# WHAT YOU SHOULD DO
Reproduce exactly the lines below from the one containing "left ankle: (124, 288)" through the one containing "right elbow: (107, 212)", including both, and nothing else.
(DATA TO USE begins)
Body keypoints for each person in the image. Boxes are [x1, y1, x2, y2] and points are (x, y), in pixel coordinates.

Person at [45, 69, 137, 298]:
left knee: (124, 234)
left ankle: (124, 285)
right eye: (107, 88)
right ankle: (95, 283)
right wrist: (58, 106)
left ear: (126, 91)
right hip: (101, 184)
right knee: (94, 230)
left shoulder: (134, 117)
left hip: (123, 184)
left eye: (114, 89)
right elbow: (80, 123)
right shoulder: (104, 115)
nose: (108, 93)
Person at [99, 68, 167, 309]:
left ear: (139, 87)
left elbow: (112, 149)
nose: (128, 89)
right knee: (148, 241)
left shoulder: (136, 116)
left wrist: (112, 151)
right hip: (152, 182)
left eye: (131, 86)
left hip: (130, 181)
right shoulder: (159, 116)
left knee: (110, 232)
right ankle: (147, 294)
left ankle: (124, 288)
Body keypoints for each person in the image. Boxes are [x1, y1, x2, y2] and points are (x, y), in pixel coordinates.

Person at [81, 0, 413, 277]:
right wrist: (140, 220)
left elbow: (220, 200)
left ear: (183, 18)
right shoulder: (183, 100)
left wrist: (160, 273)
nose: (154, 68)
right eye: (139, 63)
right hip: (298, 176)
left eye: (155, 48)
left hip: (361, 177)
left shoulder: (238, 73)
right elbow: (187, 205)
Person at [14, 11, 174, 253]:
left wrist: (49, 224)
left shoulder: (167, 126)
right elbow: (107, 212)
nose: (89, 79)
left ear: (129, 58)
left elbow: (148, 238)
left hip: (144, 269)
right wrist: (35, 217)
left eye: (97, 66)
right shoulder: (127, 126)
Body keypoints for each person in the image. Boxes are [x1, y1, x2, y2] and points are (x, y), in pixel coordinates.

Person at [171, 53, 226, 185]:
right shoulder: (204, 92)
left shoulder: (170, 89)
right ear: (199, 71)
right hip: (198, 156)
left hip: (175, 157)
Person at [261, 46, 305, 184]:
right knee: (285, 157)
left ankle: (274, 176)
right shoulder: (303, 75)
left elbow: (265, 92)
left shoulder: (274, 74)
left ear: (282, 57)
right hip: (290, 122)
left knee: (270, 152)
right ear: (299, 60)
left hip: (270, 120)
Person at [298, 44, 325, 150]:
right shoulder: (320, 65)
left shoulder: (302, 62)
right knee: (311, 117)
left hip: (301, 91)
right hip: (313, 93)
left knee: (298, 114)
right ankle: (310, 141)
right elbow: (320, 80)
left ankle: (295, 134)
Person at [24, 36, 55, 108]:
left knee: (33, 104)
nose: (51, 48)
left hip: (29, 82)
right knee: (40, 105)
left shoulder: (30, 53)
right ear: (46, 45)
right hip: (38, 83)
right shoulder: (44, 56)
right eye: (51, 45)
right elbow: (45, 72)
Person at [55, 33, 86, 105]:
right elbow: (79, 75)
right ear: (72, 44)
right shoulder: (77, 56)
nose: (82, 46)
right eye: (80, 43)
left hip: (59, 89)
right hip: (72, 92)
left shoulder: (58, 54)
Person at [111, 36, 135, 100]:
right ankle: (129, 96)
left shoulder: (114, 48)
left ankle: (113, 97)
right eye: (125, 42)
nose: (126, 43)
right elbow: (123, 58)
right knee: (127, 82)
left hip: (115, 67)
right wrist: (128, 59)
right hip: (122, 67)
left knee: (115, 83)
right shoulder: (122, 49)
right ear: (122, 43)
(DATA TO USE ends)
(DATA TO USE begins)
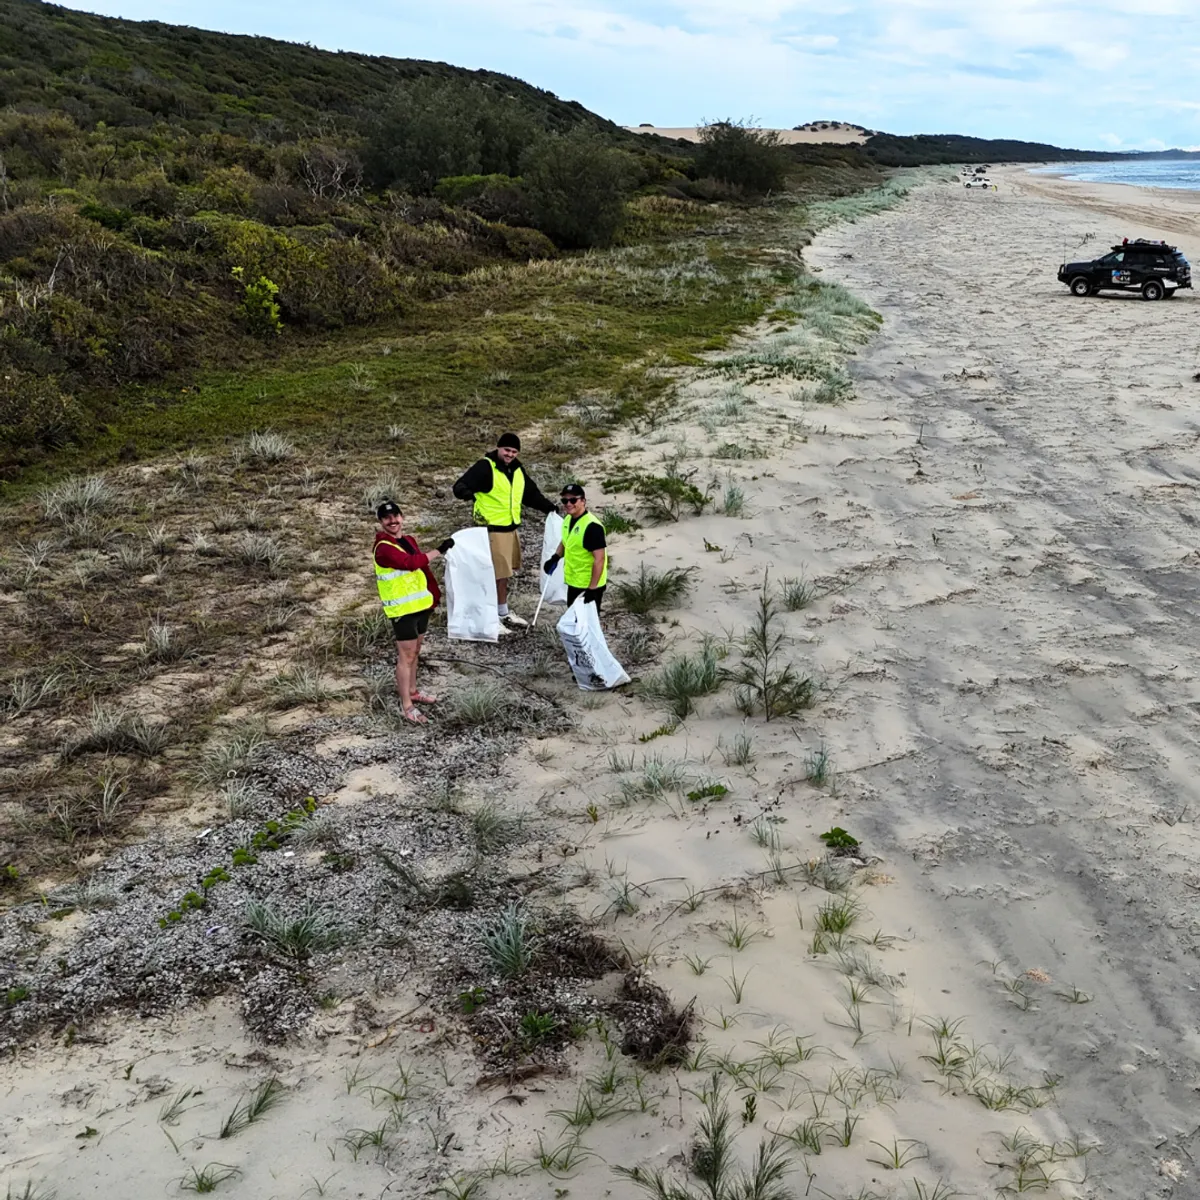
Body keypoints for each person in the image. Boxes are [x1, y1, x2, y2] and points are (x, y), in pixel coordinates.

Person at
(DATA TO USE ends)
# OUTPUT FOR THIS EXERCISE
left ankle: (124, 288)
Body keypoints for each person in the image. Boxes are [x1, y1, x2, y2] and points are (x, y), in pixel coordinates.

Person at [81, 0, 413, 277]:
right wrist: (140, 220)
left elbow: (220, 200)
left ear: (183, 18)
right shoulder: (183, 100)
left wrist: (160, 273)
nose: (154, 68)
right eye: (139, 63)
right hip: (298, 176)
left eye: (155, 48)
left hip: (361, 177)
left shoulder: (238, 73)
right elbow: (187, 205)
Person at [14, 11, 174, 253]:
left wrist: (49, 224)
left shoulder: (167, 126)
right elbow: (107, 212)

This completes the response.